5 ways to rethink your data access strategy
Leveraging data is increasingly becoming critical to business success. However much of the data is locked in slow datamarts, legacy OLAP cubes and inaccessible Hadoop clusters. As a result, business users are stuck in second gear on an old car, unable to move at the speed needed to execute effectively.
Dashboards, A.I and cool visualizations may dominate the conversation around analytics and B.I, but the real differentiator is the unsexy engine that connects enterprise data to end users.
The biggest frustration for businesses is the inability to access data fast, interactively , exploring the contours of the detailed data. A smart visualization product is important but as data volumes grow, the visualization becomes ineffective if it takes a minute for each drag and drop analysis.
Chief data officers and Business intelligence leaders should look at data access platforms as a key investment theme and solidify this layer to support not only B.I but also machine learning and modeling use cases.
In our work with customers and prospects we have found some common patterns that can help you rethink your data strategy to lay the foundation for a long term analytics platform.
Separate out data storage, compute and visualization. Phase out tools that combine compute and storage. Scale out platforms are needed as your data volumes and user access needs grow. You don’t want to provision for the worst case compute scenario.
Avoid pre-aggregating data. Modern use cases of big data require analysis at the lowest grain of data. Pre-aggregating imposes a huge expense in ETL work and rework and forces business users to work in second gear because any change involves weeks of effort.
Separate ETL workloads from Analytics/B.I workloads. Hadoop is great for batch processing and there is a tendency to assume that what is good for nightly batch jobs is good for interactive analysis. This is the single biggest mistake we see in deployments. Hadoop clusters are typically configured for batch workloads and trying to make interactive queries work in an environment of constant ETL jobs is a non starter.
Pick a single data access layer that all your visualization tools can connect to – Whether its SQL or non-SQL workloads ( R/Python/Scala) etc. Having a single layer that can serve multiple use cases helps in maintaining consistency of logical data models in addition to standardizing on access patterns.
In-memory alone is not an answer for fast B.I. Most EDWs have star schema joins, slice and dice analysis, drill through and count distinct queries. Further advanced OLAP style analysis of year over comparisons on calculated fields, Hierarchy navigation etc require more than just caching data in memory.
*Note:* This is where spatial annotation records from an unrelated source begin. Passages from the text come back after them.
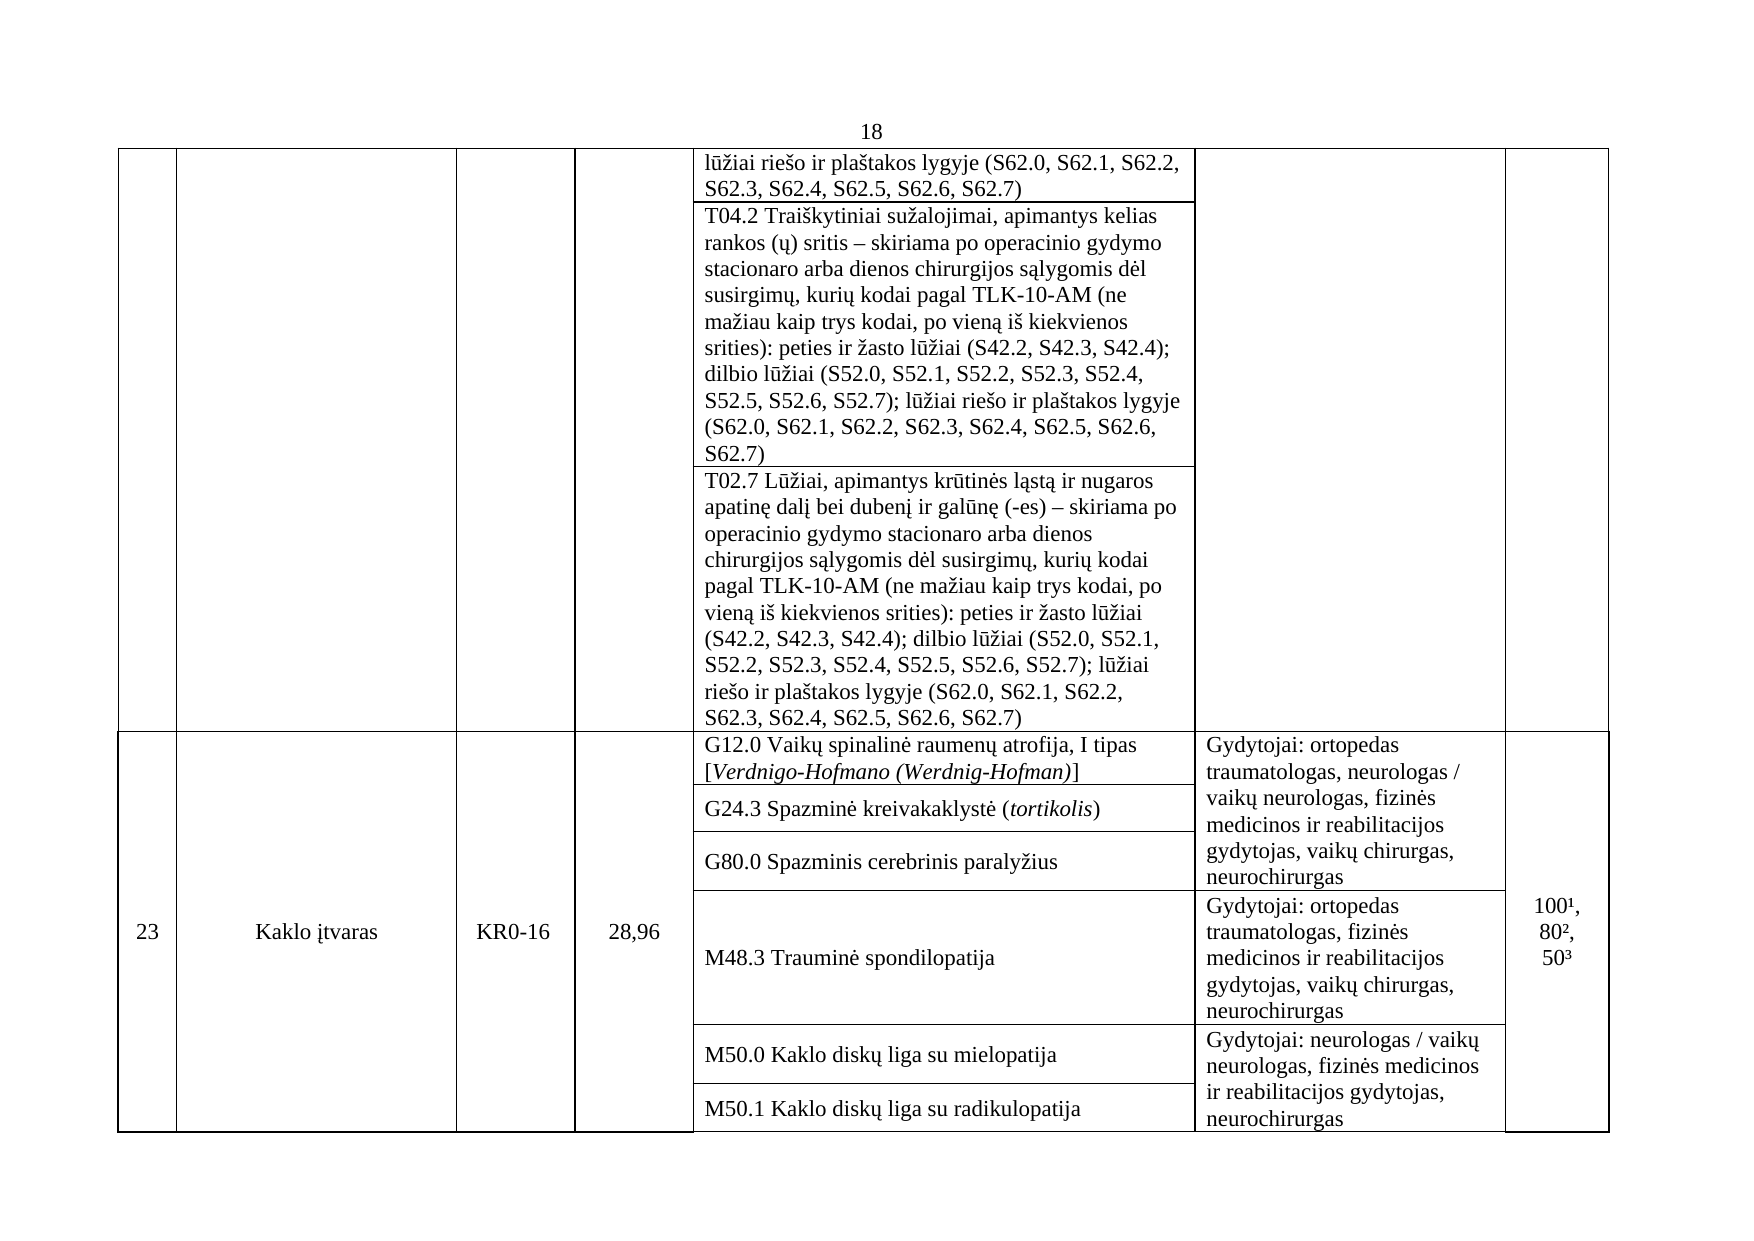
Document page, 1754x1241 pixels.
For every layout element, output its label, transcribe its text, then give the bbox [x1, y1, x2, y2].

table_cell G24.3 Spazminė kreivakaklystė (tortikolis) [694, 785, 1194, 831]
table_cell 100¹, 80², 50³ [1506, 732, 1608, 1131]
table_cell M50.1 Kaklo diskų liga su radikulopatija [694, 1084, 1194, 1131]
table_cell T02.7 Lūžiai, apimantys krūtinės ląstą ir nugaros apatinę dalį bei dubenį ir galūnę (-es) – skiriama po operacinio gydymo stacionaro arba dienos chirurgijos sąlygomis dėl susirgimų, kurių kodai pagal TLK-10-AM (ne mažiau kaip trys kodai, po vieną iš kiekvienos srities): peties ir žasto lūžiai (S42.2, S42.3, S42.4); dilbio lūžiai (S52.0, S52.1, S52.2, S52.3, S52.4, S52.5, S52.6, S52.7); lūžiai riešo ir plaštakos lygyje (S62.0, S62.1, S62.2, S62.3, S62.4, S62.5, S62.6, S62.7) [694, 467, 1194, 731]
table_cell KR0-16 [457, 732, 574, 1131]
table_cell Kaklo įtvaras [177, 732, 456, 1131]
table_cell [576, 149, 693, 731]
table_cell [177, 149, 456, 731]
table_cell G80.0 Spazminis cerebrinis paralyžius [694, 832, 1194, 890]
table_cell Gydytojai: neurologas / vaikų neurologas, fizinės medicinos ir reabilitacijos gydytojas, neurochirurgas [1196, 1025, 1505, 1131]
table_cell M50.0 Kaklo diskų liga su mielopatija [694, 1025, 1194, 1082]
table_cell [119, 149, 176, 731]
table_cell G12.0 Vaikų spinalinė raumenų atrofija, I tipas [Verdnigo-Hofmano (Werdnig-Hofman)] [694, 732, 1194, 784]
table_cell Gydytojai: ortopedas traumatologas, neurologas / vaikų neurologas, fizinės medicinos ir reabilitacijos gydytojas, vaikų chirurgas, neurochirurgas [1196, 732, 1505, 890]
table_cell lūžiai riešo ir plaštakos lygyje (S62.0, S62.1, S62.2, S62.3, S62.4, S62.5, S62.6, S62.7) [694, 149, 1194, 201]
table_cell 23 [119, 732, 176, 1131]
table_cell 28,96 [576, 732, 693, 1131]
table_cell [457, 149, 574, 731]
table_cell [1506, 149, 1608, 731]
table_cell [1196, 149, 1505, 731]
table_cell Gydytojai: ortopedas traumatologas, fizinės medicinos ir reabilitacijos gydytojas, vaikų chirurgas, neurochirurgas [1196, 891, 1505, 1023]
table_cell T04.2 Traiškytiniai sužalojimai, apimantys kelias rankos (ų) sritis – skiriama po operacinio gydymo stacionaro arba dienos chirurgijos sąlygomis dėl susirgimų, kurių kodai pagal TLK-10-AM (ne mažiau kaip trys kodai, po vieną iš kiekvienos srities): peties ir žasto lūžiai (S42.2, S42.3, S42.4); dilbio lūžiai (S52.0, S52.1, S52.2, S52.3, S52.4, S52.5, S52.6, S52.7); lūžiai riešo ir plaštakos lygyje (S62.0, S62.1, S62.2, S62.3, S62.4, S62.5, S62.6, S62.7) [694, 203, 1194, 466]
table_cell M48.3 Trauminė spondilopatija [694, 891, 1194, 1023]
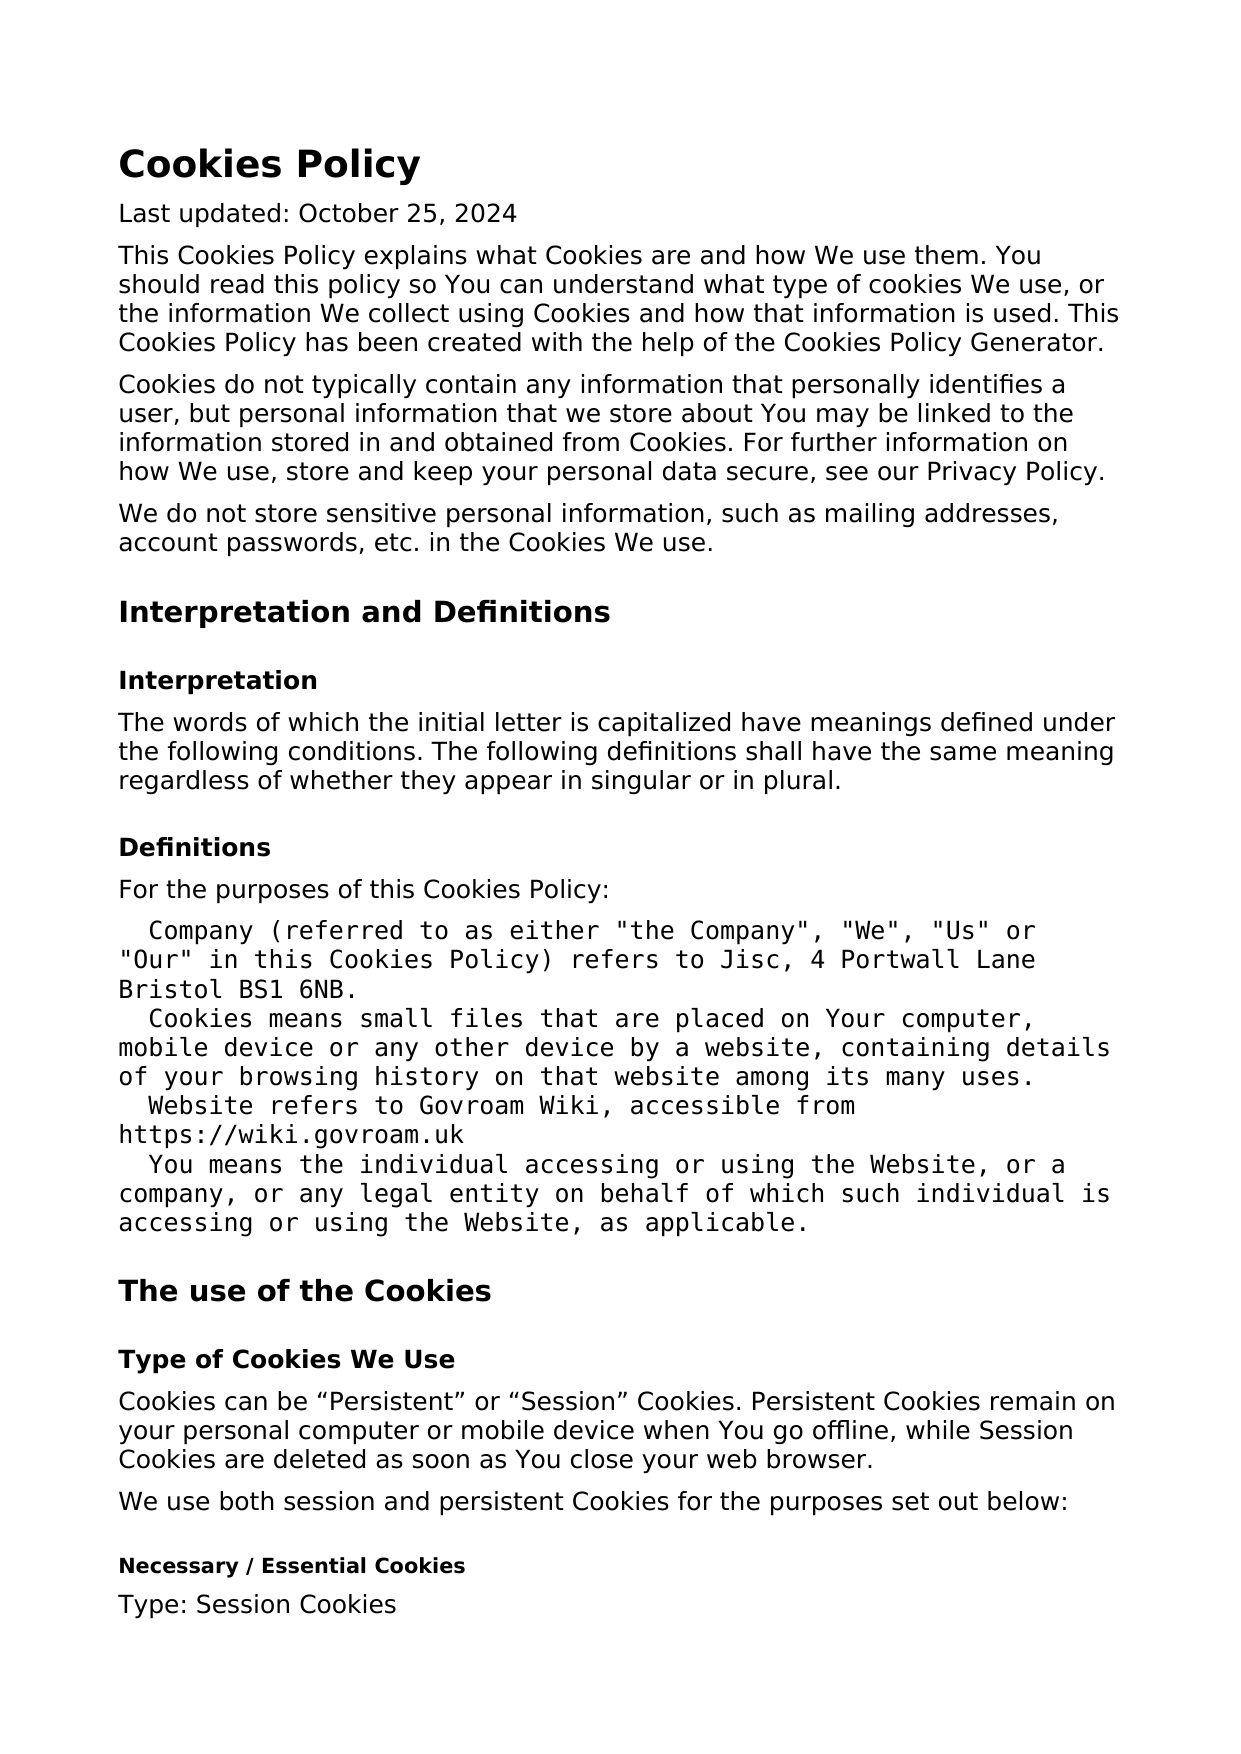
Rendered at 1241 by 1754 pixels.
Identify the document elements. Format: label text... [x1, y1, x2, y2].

text Cookies do not typically contain any information that personally identifies a user, but personal information that we store about You may be linked to the information stored in and obtained from Cookies. For further information on how We use, store and keep your personal data secure, see our Privacy Policy. [118, 370, 1122, 487]
subtitle Interpretation [118, 667, 1122, 696]
text Cookies can be “Persistent” or “Session” Cookies. Persistent Cookies remain on your personal computer or mobile device when You go offline, while Session Cookies are deleted as soon as You close your web browser. [118, 1387, 1122, 1475]
text We use both session and persistent Cookies for the purposes set out below: [118, 1487, 1122, 1516]
subtitle Interpretation and Definitions [118, 595, 1122, 629]
text Company (referred to as either "the Company", "We", "Us" or "Our" in this Cookies Policy) refers to Jisc, 4 Portwall Lane Bristol BS1 6NB. Cookies means small files that are placed on Your computer, mobile device or any other device by a website, containing details of your browsing history on that website among its many uses. Website refers to Govroam Wiki, accessible from https://wiki.govroam.uk You means the individual accessing or using the Website, or a company, or any legal entity on behalf of which such individual is accessing or using the Website, as applicable. [118, 917, 1122, 1237]
subtitle The use of the Cookies [118, 1274, 1122, 1308]
text Last updated: October 25, 2024 [118, 199, 1122, 228]
subtitle Definitions [118, 833, 1122, 862]
text For the purposes of this Cookies Policy: [118, 875, 1122, 904]
text This Cookies Policy explains what Cookies are and how We use them. You should read this policy so You can understand what type of cookies We use, or the information We collect using Cookies and how that information is used. This Cookies Policy has been created with the help of the Cookies Policy Generator. [118, 241, 1122, 358]
subtitle Necessary / Essential Cookies [118, 1554, 1122, 1578]
subtitle Cookies Policy [118, 143, 1122, 187]
text We do not store sensitive personal information, such as mailing addresses, account passwords, etc. in the Cookies We use. [118, 499, 1122, 558]
text The words of which the initial letter is capitalized have meanings defined under the following conditions. The following definitions shall have the same meaning regardless of whether they appear in singular or in plural. [118, 708, 1122, 796]
subtitle Type of Cookies We Use [118, 1346, 1122, 1375]
text Type: Session Cookies [118, 1591, 1122, 1620]
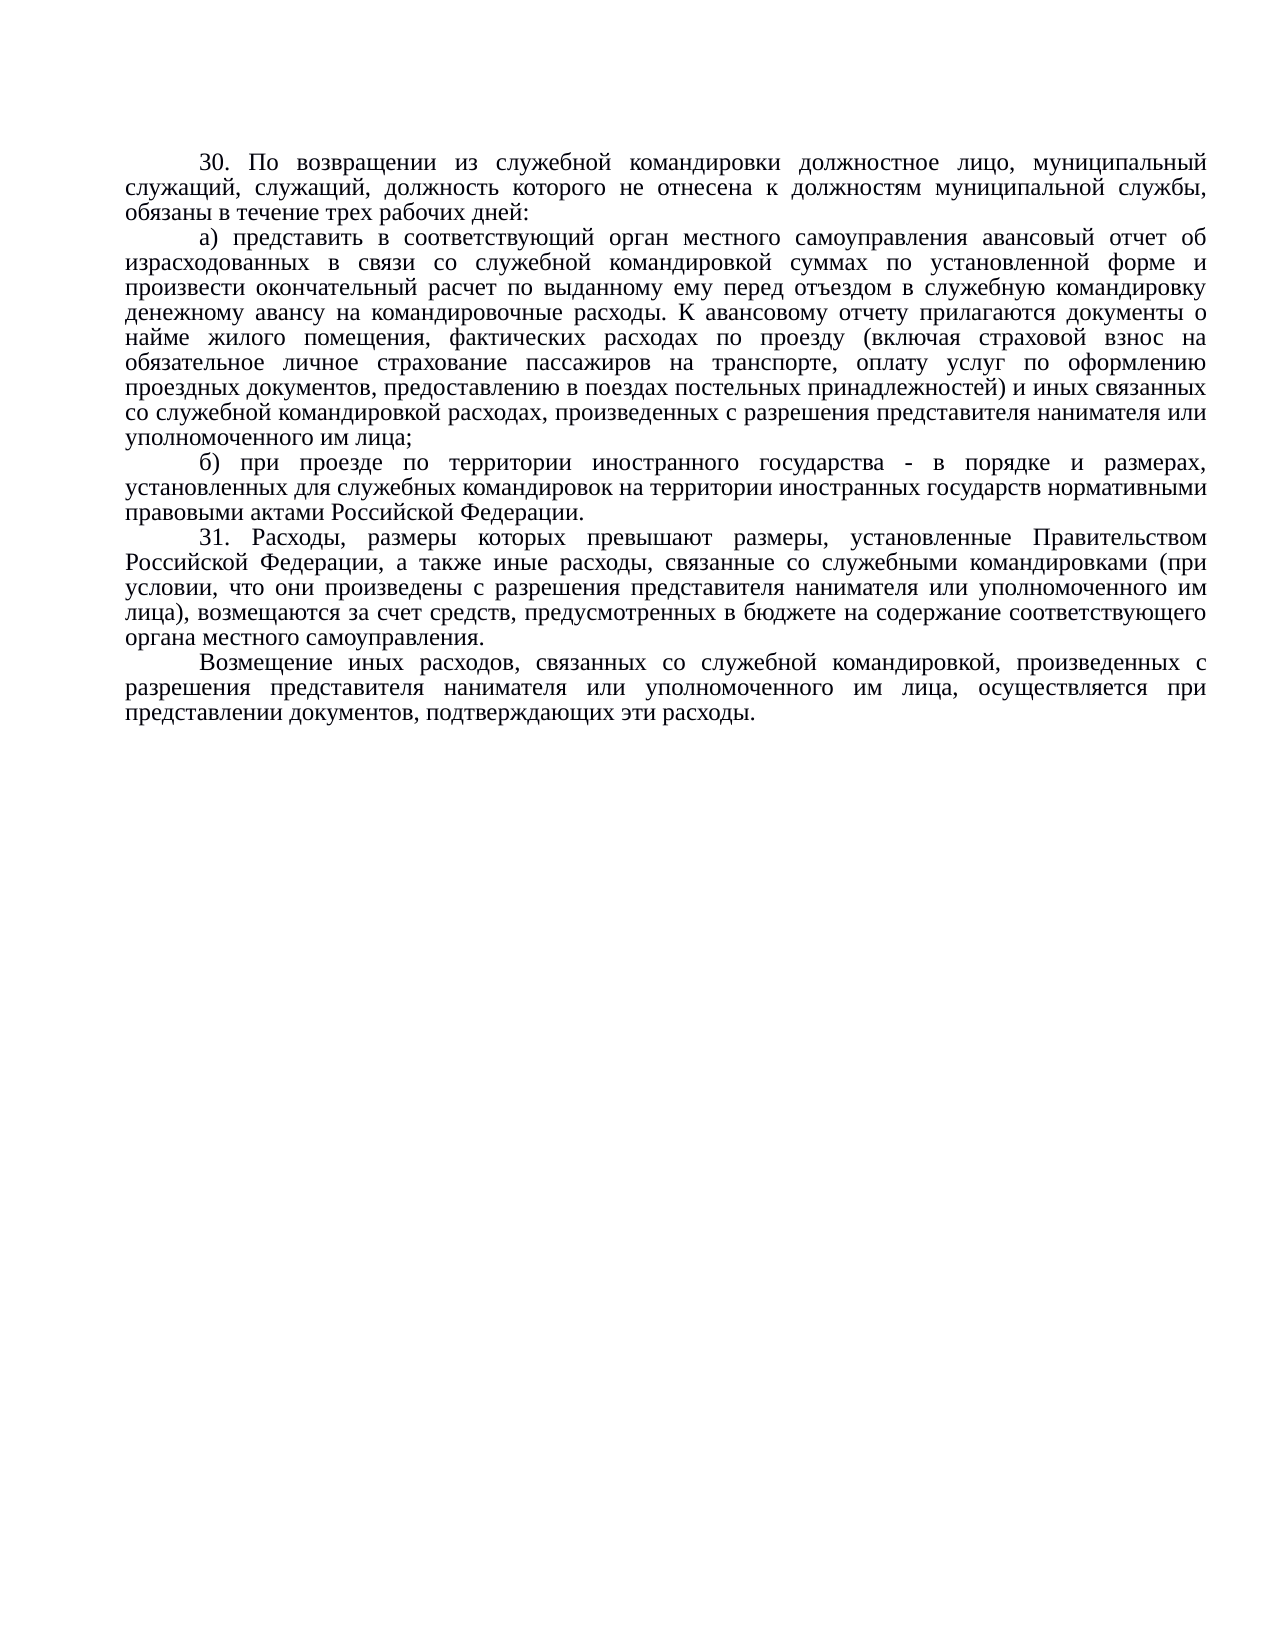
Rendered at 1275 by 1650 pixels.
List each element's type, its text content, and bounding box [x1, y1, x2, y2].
A strong data access layer is critical for business users to leverage the power of modern distributed computing systems like Spark. Large enterprises have invested in multiple tools like Tableau, Qlik, Spotfire , OBIEE etc and each has its own in-memory /extract layer. The users eventually want to access enterprise data live and not through extracts or disparate in-memory caches . A common data access layer can facilitate disparate visualization tools to connect to live data sets in Hadoop, eliminating costly extracts and democratizing data access within the enterprise.